Protecting a damaged or diseased tooth is one of the most important options for limiting the problems and discomfort that the injured tooth can cause. Dental crowns are an extremely common and highly effective solution for repairing this type of dental damage.
What Are The Long-Term Impacts Of Getting A Dental Crown Over One Of Your Teeth?
A dental crown will be placed over the tooth to provide it with additional protection and reinforcement. Without this added protection, the crown tooth could shatter from even routine tasks, such as biting on soft foods. While this protection can be invaluable in keeping the teeth in your mouth protected and in good condition, some people might assume that a crown can expose their teeth to a variety of other problems. For example, they may assume that a crown will increase the risk of decay forming due to it resting on top of the tooth. However, a dentist will thoroughly clean the surface of the tooth before the crown is placed so that further decay is avoided.
Will You Have To Suffer Intense Pain While The Crown Is Being Positioned?
A patient might think that the application of a dental crown will be a highly painful experience to go through. In reality, the pain that is leading to the need for the crown to be placed can be far more intense than anything the patient will experience while the crown is being placed. Generally, a crown will only cause mild discomfort while it is being placed in the patient's mouth, and this is often described as feeling pressure or vibrations while the tooth is being shaped.

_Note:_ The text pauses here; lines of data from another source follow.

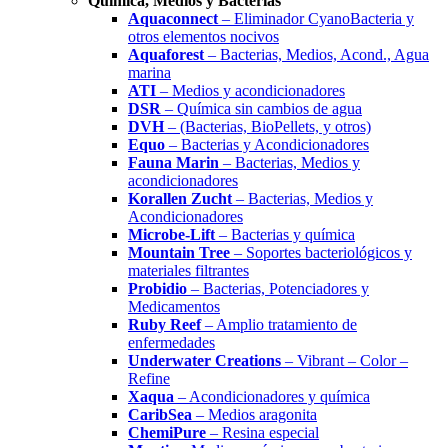
Química, Medios y Bacterias
Aquaconnect
– Eliminador CyanoBacteria y
otros elementos nocivos
Aquaforest
– Bacterias, Medios, Acond., Agua
marina
ATI
– Medios y acondicionadores
DSR
– Química sin cambios de agua
DVH
– (Bacterias, BioPellets, y otros)
Equo
– Bacterias y Acondicionadores
Fauna Marin
– Bacterias, Medios y
acondicionadores
Korallen Zucht
– Bacterias, Medios y
Acondicionadores
Microbe-Lift
– Bacterias y química
Mountain Tree
– Soportes bacteriológicos y
materiales filtrantes
Probidio
– Bacterias, Potenciadores y
Medicamentos
Ruby Reef
– Amplio tratamiento de
enfermedades
Underwater Creations
– Vibrant – Color –
Refine
Xaqua
– Acondicionadores y química
CaribSea
– Medios aragonita
ChemiPure
– Resina especial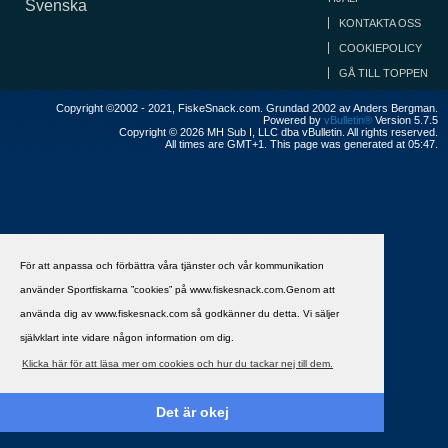
Svenska
KONTAKTA OSS
COOKIEPOLICY
GÅ TILL TOPPEN
Copyright ©2002 - 2021, FiskeSnack.com. Grundad 2002 av Anders Bergman.
Powered by
vBulletin®
Version 5.7.5
Copyright © 2026 MH Sub I, LLC dba vBulletin. All rights reserved.
All times are GMT+1. This page was generated at 05:47.
För att anpassa och förbättra våra tjänster och vår kommunikation
använder Sportfiskarna ”cookies” på www.fiskesnack.com.Genom att
använda dig av www.fiskesnack.com så godkänner du detta. Vi säljer
självklart inte vidare någon information om dig.
Klicka här för att läsa mer om cookies och hur du tackar nej till dem.
Det är okej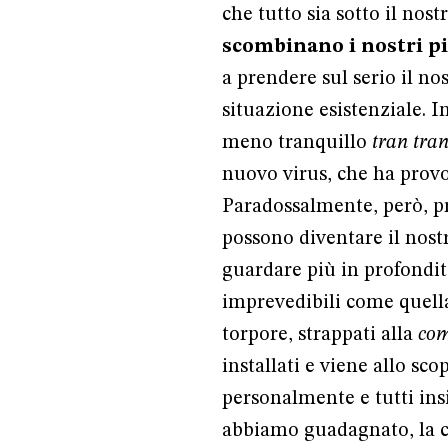
che tutto sia sotto il nost
scombinano i nostri p
a prendere sul serio il nos
situazione esistenziale. I
meno tranquillo
tran tra
nuovo virus, che ha prov
Paradossalmente, però, pro
possono diventare il nost
guardare più in profondità
imprevedibili come quella 
torpore, strappati alla
com
installati e viene allo s
personalmente e tutti insi
abbiamo guadagnato, la cap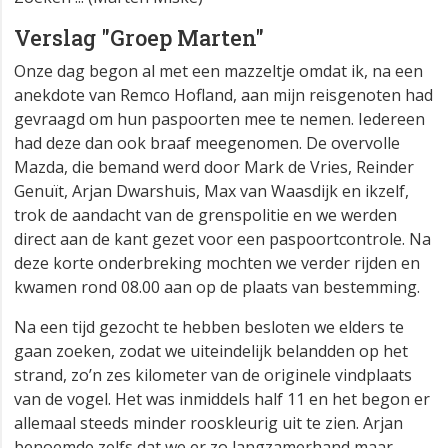
Verslag "Groep Marten"
Onze dag begon al met een mazzeltje omdat ik, na een
anekdote van Remco Hofland, aan mijn reisgenoten had
gevraagd om hun paspoorten mee te nemen. Iedereen
had deze dan ook braaf meegenomen. De overvolle
Mazda, die bemand werd door Mark de Vries, Reinder
Genuït, Arjan Dwarshuis, Max van Waasdijk en ikzelf,
trok de aandacht van de grenspolitie en we werden
direct aan de kant gezet voor een paspoortcontrole. Na
deze korte onderbreking mochten we verder rijden en
kwamen rond 08.00 aan op de plaats van bestemming.
Na een tijd gezocht te hebben besloten we elders te
gaan zoeken, zodat we uiteindelijk belandden op het
strand, zo’n zes kilometer van de originele vindplaats
van de vogel. Het was inmiddels half 11 en het begon er
allemaal steeds minder rooskleurig uit te zien. Arjan
benoemde zelfs dat we er zo langzamerhand maar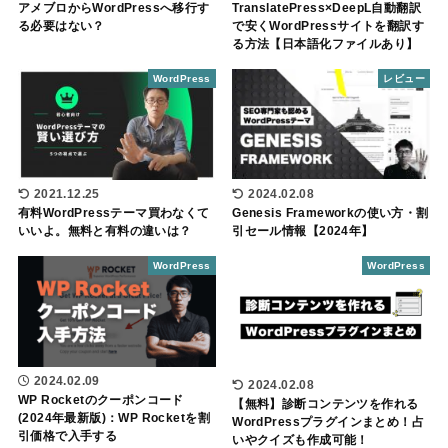
TranslatePress×DeepL自動翻訳
アメブロからWordPressへ移行す
で安くWordPressサイトを翻訳す
る必要はない？
る方法【日本語化ファイルあり】
WordPress
レビュー
2021.12.25
2024.02.08
有料WordPressテーマ買わなくて
Genesis Frameworkの使い方・割
いいよ。無料と有料の違いは？
引セール情報【2024年】
WordPress
WordPress
2024.02.09
2024.02.08
WP Rocketのクーポンコード
【無料】診断コンテンツを作れる
(2024年最新版)：WP Rocketを割
WordPressプラグインまとめ！占
引価格で入手する
いやクイズも作成可能！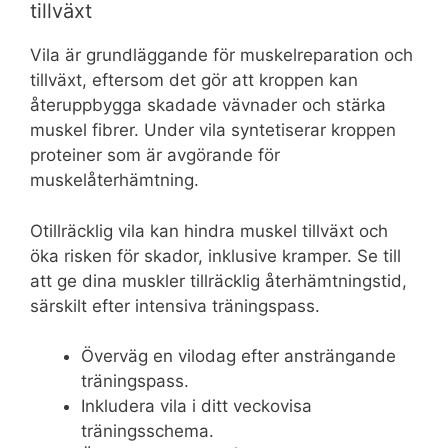
tillväxt
Vila är grundläggande för muskelreparation och
tillväxt, eftersom det gör att kroppen kan
återuppbygga skadade vävnader och stärka
muskel fibrer. Under vila syntetiserar kroppen
proteiner som är avgörande för
muskelåterhämtning.
Otillräcklig vila kan hindra muskel tillväxt och
öka risken för skador, inklusive kramper. Se till
att ge dina muskler tillräcklig återhämtningstid,
särskilt efter intensiva träningspass.
Överväg en vilodag efter ansträngande
träningspass.
Inkludera vila i ditt veckovisa
träningsschema.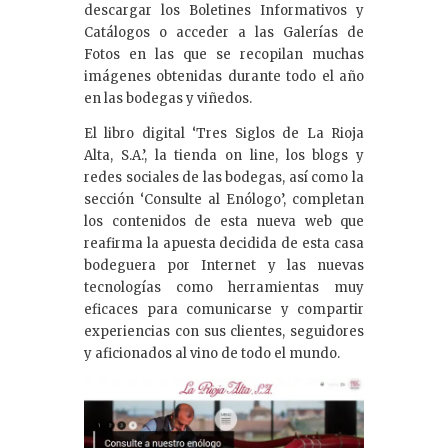
descargar los Boletines Informativos y
Catálogos o acceder a las Galerías de
Fotos en las que se recopilan muchas
imágenes obtenidas durante todo el año
en las bodegas y viñedos.
El libro digital ‘Tres Siglos de La Rioja
Alta, S.A.’, la tienda on line, los blogs y
redes sociales de las bodegas, así como la
sección ‘Consulte al Enólogo’, completan
los contenidos de esta nueva web que
reafirma la apuesta decidida de esta casa
bodeguera por Internet y las nuevas
tecnologías como herramientas muy
eficaces para comunicarse y compartir
experiencias con sus clientes, seguidores
y aficionados al vino de todo el mundo.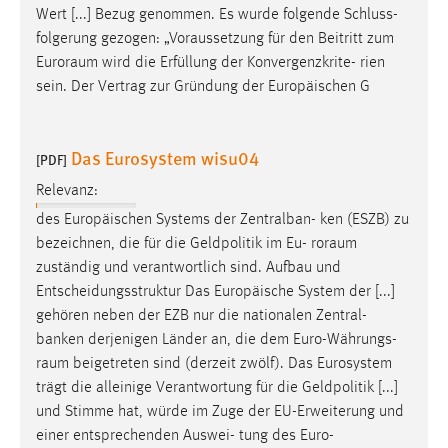
Wert [...] Bezug genommen. Es wurde folgende Schluss-
folgerung gezogen: „Voraussetzung für den Beitritt zum
Euroraum
wird die Erfüllung der Konvergenzkrite- rien
sein. Der Vertrag zur Gründung der Europäischen G
Das Eurosystem wisu04
[PDF]
Relevanz:
des Europäischen Systems der Zentralban- ken (ESZB) zu
bezeichnen, die für die Geldpolitik im Eu-
roraum
zuständig und verantwortlich sind. Aufbau und
Entscheidungsstruktur Das Europäische System der [...]
gehören neben der EZB nur die nationalen Zentral-
banken derjenigen Länder an, die dem Euro-Währungs-
raum
beigetreten sind (derzeit zwölf). Das Eurosystem
trägt die alleinige Verantwortung für die Geldpolitik [...]
und Stimme hat, würde im Zuge der EU-Erweiterung und
einer entsprechenden Auswei- tung des
Euro-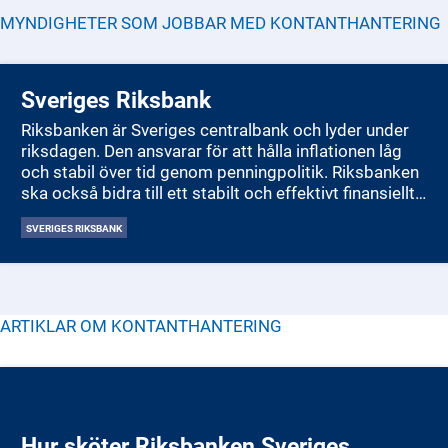
MYNDIGHETER SOM JOBBAR MED
KONTANTHANTERING
Sveriges Riksbank
Riksbanken är Sveriges centralbank och lyder under
riksdagen. Den ansvarar för att hålla inflationen låg
och stabil över tid genom penningpolitik. Riksbanken
ska också bidra till ett stabilt och effektivt finansiellt
system och se till att allmänheten kan göra
SVERIGES RIKSBANK
betalningar. Banken ger också ut sedlar och mynt i
Sverige.
Enligt lag ska Riksbanken upprätthålla en varaktigt
låg och stabil inflation, och samtidigt stödja en
ARTIKLAR OM
KONTANTHANTERING
balanserad utveckling av produktion och
sysselsättning. Målet är att inflationen, mätt med
konsumentprisindex med fast ränta (KPIF), ska vara 2
procent per år. För att påverka inflationen beslutar
Riksbanken om nivån på styrräntan.
Hur sköter Riksbanken Sveriges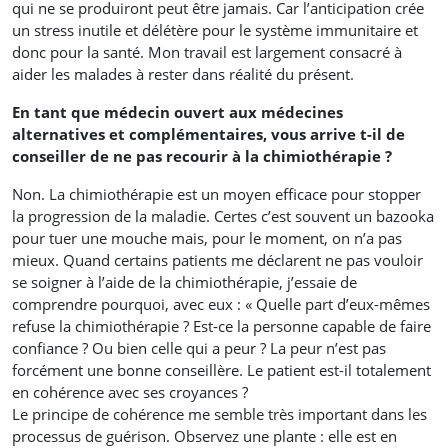
qui ne se produiront peut être jamais. Car l’anticipation crée
un stress inutile et délétère pour le système immunitaire et
donc pour la santé. Mon travail est largement consacré à
aider les malades à rester dans réalité du présent.
En tant que médecin ouvert aux médecines
alternatives et complémentaires, vous arrive t-il de
conseiller de ne pas recourir à la chimiothérapie ?
Non. La chimiothérapie est un moyen efficace pour stopper
la progression de la maladie. Certes c’est souvent un bazooka
pour tuer une mouche mais, pour le moment, on n’a pas
mieux. Quand certains patients me déclarent ne pas vouloir
se soigner à l’aide de la chimiothérapie, j’essaie de
comprendre pourquoi, avec eux : « Quelle part d’eux-mêmes
refuse la chimiothérapie ? Est-ce la personne capable de faire
confiance ? Ou bien celle qui a peur ? La peur n’est pas
forcément une bonne conseillère. Le patient est-il totalement
en cohérence avec ses croyances ?
Le principe de cohérence me semble très important dans les
processus de guérison. Observez une plante : elle est en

After the crown is placed, patients should experience little to no discomfort as a result of wearing it.
Can A Dental Crown Break?
A broken crown can be among the most serious problems that you encounter with this treatment. While it is fairly rare for a crown to break, it can occur as a result of the crown weakening over the years or the patient suffering a forceful impact to the mouth. A broken crown will have to be replaced in a timely manner. Otherwise, decay will rapidly form on the remaining parts of the tooth, and this could increase the risk of the patient suffering a serious cavity that forces the entire damaged tooth to be removed. Even if the damage to the crown is fairly limited, such as it being slightly loose, a person should always have it treated as it could indicate that the crown is at a major risk of failing.